**Supplied material**
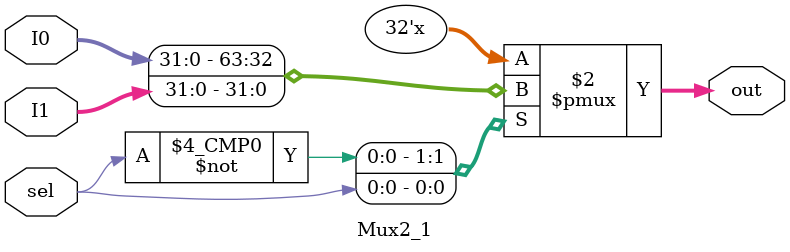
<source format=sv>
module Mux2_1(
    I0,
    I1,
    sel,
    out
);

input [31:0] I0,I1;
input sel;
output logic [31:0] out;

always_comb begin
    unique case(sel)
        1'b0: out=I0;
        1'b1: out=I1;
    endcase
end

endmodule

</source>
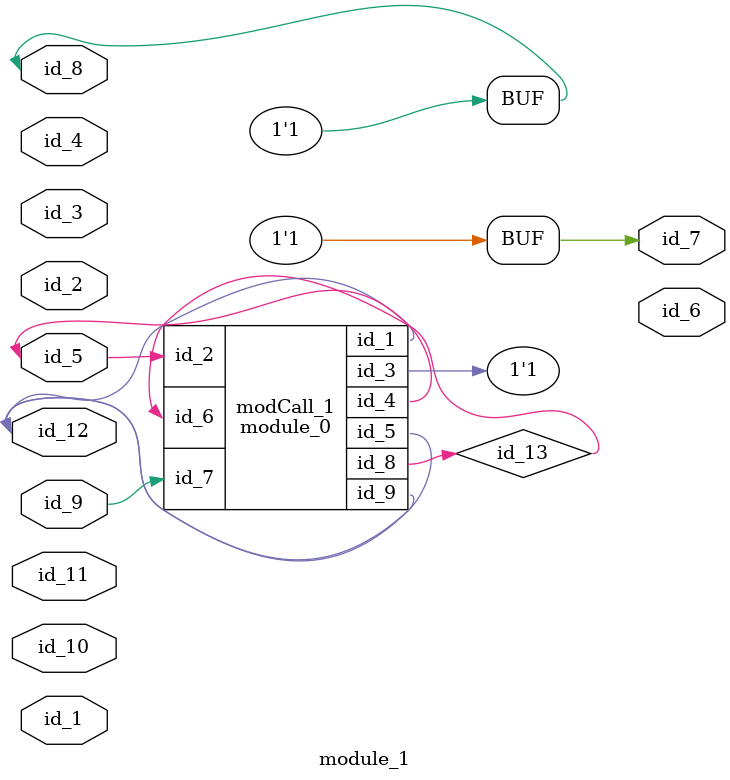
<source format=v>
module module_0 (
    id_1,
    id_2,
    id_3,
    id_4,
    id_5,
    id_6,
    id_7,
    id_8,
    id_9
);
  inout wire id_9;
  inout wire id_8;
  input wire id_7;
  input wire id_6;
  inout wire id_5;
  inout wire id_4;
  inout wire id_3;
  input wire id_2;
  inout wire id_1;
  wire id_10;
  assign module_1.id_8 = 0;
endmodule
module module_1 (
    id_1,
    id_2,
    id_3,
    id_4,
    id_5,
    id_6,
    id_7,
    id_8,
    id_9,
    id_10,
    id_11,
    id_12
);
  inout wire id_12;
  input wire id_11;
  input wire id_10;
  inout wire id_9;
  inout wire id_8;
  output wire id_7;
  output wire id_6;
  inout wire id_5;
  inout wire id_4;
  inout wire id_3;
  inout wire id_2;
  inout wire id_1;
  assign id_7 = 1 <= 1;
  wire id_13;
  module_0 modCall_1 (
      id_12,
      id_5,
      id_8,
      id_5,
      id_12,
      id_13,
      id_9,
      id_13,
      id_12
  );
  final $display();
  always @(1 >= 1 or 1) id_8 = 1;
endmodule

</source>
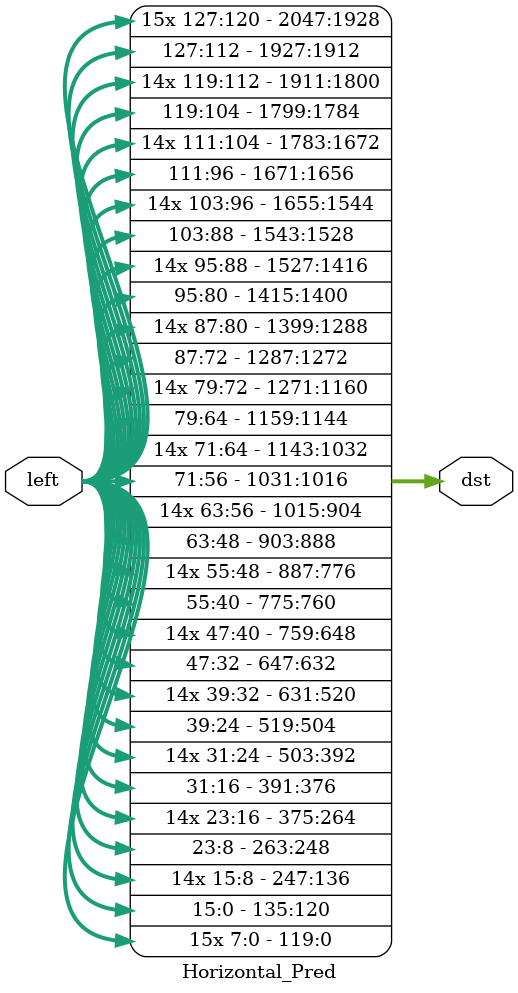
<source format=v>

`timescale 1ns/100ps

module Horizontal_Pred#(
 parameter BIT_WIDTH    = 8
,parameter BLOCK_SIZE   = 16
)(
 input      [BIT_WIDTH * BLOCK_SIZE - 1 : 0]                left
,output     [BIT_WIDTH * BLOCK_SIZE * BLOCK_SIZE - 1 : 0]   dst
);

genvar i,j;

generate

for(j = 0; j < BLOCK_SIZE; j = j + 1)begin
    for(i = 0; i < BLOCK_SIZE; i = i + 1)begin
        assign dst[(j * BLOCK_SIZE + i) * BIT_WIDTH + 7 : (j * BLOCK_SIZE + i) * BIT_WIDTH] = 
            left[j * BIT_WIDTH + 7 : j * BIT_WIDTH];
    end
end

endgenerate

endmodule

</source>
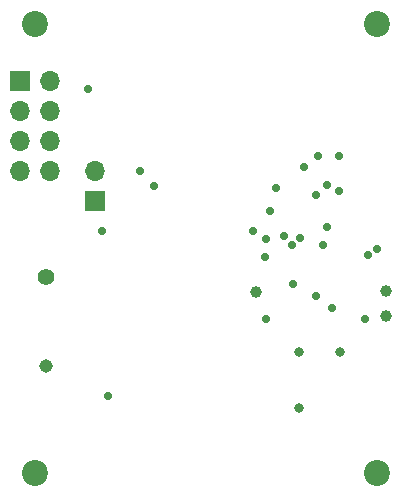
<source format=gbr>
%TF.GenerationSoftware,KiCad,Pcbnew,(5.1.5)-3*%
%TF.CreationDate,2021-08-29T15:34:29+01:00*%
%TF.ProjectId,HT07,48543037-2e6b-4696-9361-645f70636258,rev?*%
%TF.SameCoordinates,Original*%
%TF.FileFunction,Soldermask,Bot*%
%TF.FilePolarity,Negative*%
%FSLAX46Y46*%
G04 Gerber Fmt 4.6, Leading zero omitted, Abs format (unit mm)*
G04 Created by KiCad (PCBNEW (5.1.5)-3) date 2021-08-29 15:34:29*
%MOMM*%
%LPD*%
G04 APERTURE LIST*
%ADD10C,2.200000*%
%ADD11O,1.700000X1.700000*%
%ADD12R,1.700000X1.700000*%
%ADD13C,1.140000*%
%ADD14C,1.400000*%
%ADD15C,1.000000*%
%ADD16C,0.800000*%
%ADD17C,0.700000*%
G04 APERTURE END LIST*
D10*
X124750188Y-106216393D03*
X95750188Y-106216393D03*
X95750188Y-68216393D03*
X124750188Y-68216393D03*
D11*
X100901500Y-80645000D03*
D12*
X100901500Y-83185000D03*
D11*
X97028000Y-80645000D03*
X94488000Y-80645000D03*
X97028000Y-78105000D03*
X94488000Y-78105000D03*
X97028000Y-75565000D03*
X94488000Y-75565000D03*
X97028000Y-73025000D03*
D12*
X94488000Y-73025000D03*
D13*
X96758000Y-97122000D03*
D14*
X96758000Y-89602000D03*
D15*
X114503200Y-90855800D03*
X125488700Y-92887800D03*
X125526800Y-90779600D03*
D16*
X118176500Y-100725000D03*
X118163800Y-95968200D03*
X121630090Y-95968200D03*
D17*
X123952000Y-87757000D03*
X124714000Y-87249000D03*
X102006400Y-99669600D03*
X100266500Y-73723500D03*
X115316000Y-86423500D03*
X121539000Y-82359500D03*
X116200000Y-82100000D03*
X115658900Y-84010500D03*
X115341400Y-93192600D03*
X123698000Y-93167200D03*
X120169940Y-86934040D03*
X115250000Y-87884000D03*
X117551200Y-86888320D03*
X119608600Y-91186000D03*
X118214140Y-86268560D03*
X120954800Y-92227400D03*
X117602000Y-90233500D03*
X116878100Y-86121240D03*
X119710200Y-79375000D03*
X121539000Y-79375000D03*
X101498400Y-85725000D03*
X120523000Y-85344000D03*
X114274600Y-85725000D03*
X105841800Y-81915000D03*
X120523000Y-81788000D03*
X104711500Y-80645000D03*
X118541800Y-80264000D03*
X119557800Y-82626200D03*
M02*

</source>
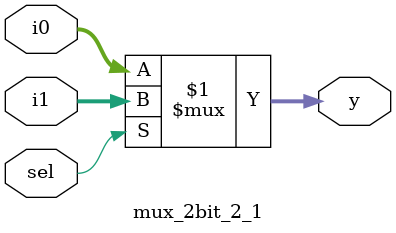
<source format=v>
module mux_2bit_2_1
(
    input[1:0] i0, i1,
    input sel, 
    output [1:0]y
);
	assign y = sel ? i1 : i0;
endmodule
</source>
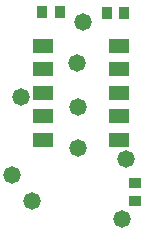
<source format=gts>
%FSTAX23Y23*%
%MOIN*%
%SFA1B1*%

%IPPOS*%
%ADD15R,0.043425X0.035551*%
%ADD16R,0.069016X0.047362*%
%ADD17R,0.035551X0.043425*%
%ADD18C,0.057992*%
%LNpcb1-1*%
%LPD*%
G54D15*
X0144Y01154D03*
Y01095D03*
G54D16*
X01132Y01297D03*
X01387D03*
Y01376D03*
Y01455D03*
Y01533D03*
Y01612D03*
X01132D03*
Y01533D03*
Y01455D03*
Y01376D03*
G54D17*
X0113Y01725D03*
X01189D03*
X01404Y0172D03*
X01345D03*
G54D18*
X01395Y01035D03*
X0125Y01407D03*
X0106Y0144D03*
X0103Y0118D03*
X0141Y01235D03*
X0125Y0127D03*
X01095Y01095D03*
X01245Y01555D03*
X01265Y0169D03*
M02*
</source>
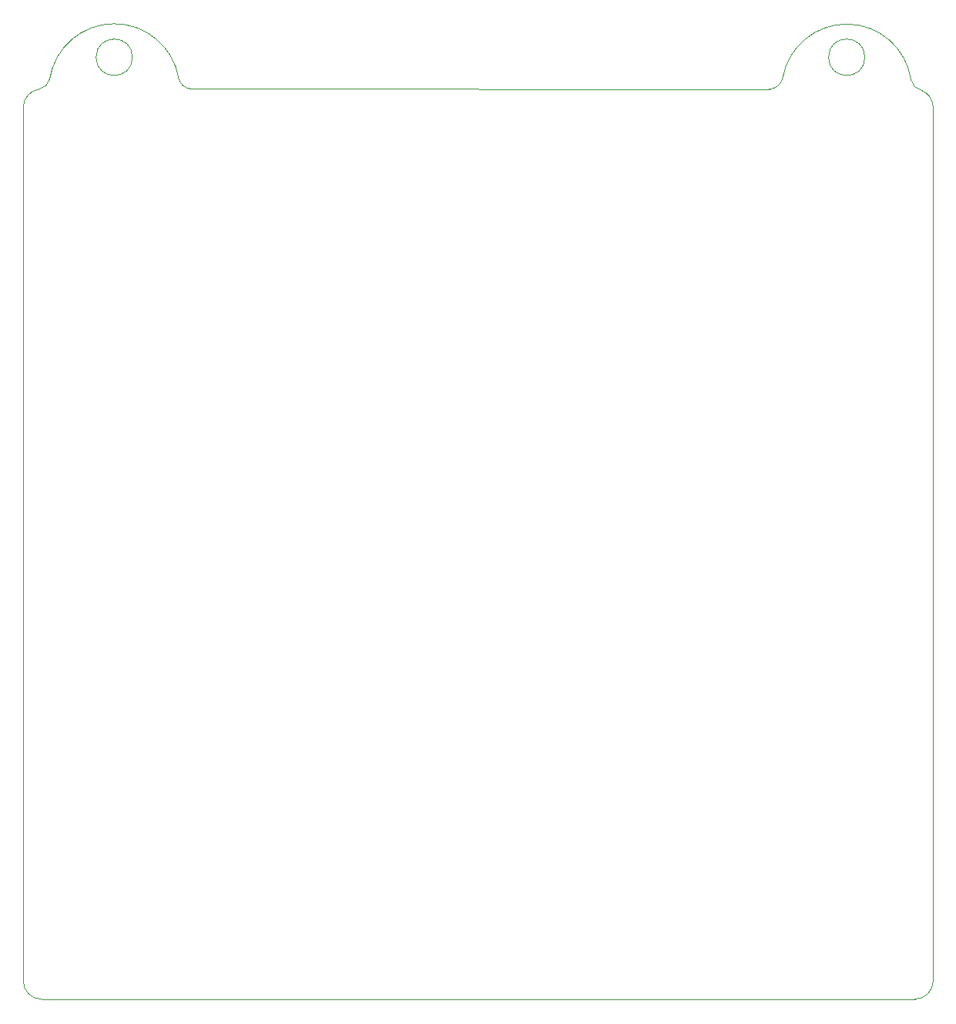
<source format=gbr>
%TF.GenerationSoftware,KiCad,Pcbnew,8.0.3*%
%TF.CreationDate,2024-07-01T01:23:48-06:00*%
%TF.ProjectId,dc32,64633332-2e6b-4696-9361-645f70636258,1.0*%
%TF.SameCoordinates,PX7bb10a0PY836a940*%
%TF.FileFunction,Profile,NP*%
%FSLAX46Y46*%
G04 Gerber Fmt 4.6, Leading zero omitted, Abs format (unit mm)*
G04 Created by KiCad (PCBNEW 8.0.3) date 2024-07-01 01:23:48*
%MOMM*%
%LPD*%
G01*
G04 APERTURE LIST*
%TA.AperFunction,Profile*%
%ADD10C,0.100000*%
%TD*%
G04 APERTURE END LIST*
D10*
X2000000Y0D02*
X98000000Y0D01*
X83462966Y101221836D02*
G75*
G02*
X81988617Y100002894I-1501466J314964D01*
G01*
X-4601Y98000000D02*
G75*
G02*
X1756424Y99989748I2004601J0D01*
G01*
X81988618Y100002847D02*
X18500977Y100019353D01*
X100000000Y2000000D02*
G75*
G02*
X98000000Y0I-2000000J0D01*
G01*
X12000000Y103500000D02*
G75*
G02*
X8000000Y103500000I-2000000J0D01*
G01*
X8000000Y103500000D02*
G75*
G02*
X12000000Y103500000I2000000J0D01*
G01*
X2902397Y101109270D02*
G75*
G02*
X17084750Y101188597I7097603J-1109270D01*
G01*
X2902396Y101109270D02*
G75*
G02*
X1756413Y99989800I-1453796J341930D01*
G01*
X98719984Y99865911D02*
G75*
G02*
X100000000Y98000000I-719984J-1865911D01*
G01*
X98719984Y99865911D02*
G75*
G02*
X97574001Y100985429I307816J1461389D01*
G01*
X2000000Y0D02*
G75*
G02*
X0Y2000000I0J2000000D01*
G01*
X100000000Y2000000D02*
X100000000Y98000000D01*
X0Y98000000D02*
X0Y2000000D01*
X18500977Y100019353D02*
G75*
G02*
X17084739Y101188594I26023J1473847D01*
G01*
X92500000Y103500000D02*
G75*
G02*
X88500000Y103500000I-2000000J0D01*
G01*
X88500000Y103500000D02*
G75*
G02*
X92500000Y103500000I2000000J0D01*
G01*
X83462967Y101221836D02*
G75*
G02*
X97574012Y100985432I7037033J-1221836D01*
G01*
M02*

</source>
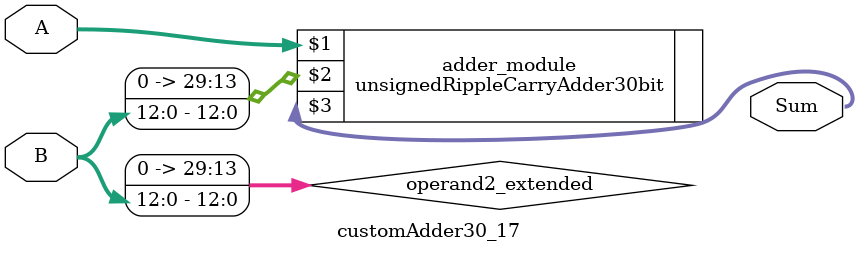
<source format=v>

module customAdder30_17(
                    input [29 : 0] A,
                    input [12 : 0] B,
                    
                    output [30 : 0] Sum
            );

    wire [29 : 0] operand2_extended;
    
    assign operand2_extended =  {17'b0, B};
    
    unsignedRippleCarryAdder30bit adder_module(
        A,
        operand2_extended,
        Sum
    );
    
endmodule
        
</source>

**Problem details**
Each line in the data that holds the string "KiCad" needs to be copied.

**Written answer**
%TF.GenerationSoftware,KiCad,Pcbnew,(5.1.5)-3*%
G04 Created by KiCad (PCBNEW (5.1.5)-3) date 2021-08-29 15:34:29*
%TF.GenerationSoftware,KiCad,Pcbnew,8.0.3*%
G04 Created by KiCad (PCBNEW 8.0.3) date 2024-07-01 01:23:48*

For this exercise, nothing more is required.